• Apr 1st 2008, 10:38 AM
patricia-donnelly
Hello

I have a question that I've come across and I'm having trouble with it. Any light anyone could shed on it would be an enormous help. The question is

(a)Show that a sequence (x(n)) where x(n) = (xn1, xn2) converges to x = (x1, x2) in R2 with the sup metric if and only if xn1 → x1 and xn2→ x2 in R.
(b)Prove that R2 with sup metric is complete

Any help would be appreciated
Thanks
• Apr 1st 2008, 12:15 PM
Opalg
Quote:

Originally Posted by patricia-donnelly
Hello

I have a question that I've come across and I'm having trouble with it. Any light anyone could shed on it would be an enormous help.
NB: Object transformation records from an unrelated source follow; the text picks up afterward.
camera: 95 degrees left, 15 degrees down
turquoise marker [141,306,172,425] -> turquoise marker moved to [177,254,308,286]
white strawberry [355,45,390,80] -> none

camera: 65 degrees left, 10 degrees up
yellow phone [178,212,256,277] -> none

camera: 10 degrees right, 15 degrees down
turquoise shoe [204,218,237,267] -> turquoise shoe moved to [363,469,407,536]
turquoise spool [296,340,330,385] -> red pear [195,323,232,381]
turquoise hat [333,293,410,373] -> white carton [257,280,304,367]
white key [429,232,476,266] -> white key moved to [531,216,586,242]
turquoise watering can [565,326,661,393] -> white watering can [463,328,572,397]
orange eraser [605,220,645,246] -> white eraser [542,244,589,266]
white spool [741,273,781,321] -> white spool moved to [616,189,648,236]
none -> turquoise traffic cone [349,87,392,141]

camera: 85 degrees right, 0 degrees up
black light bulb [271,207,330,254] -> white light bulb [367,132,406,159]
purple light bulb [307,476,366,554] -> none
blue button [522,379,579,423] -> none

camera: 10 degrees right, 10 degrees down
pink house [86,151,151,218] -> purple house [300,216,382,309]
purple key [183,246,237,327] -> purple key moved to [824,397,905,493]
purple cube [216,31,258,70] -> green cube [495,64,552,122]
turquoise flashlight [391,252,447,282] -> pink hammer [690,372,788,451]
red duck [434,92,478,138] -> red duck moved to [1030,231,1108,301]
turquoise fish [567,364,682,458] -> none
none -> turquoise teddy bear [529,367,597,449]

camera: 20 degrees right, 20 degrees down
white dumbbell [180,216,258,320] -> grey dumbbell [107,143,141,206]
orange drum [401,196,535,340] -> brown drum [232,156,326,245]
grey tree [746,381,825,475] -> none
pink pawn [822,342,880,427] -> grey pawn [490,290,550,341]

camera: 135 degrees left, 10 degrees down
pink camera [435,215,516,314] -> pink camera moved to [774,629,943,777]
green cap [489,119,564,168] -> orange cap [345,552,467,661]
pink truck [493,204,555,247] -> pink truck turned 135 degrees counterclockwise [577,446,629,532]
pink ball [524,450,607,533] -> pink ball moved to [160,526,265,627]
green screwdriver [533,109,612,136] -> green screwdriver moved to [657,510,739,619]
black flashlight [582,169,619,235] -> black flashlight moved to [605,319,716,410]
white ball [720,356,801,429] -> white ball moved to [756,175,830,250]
The question is

(a)Show that a sequence (x(n)) where x(n) = (xn1, xn2) converges to x = (x1, x2) in R2 with the sup metric if and only if xn1 → x1 and xn2→ x2 in R.
(b)Prove that R2 with sup metric is complete

Any help would be appreciated
Thanks

If $\displaystyle \mathbf{x}=(x_1,x_2)$ and $\displaystyle \mathbf{y}=(y_1,y_2)$ are points in R^2 then the distance between them in the sup metric is given by $\displaystyle d(\mathbf{x},\mathbf{y}) = \max\{|x_1-y_1|,|x_2-y_2|\}$. Thus given ε>0, a necessary and sufficient conditon for $\displaystyle d(\mathbf{x},\mathbf{y})<\epsilon$ is that $\displaystyle |x_1-y_1|<\epsilon$ and $\displaystyle |x_2-y_2|<\epsilon$. That is the main thing that you need to use in order to prove both parts of this question.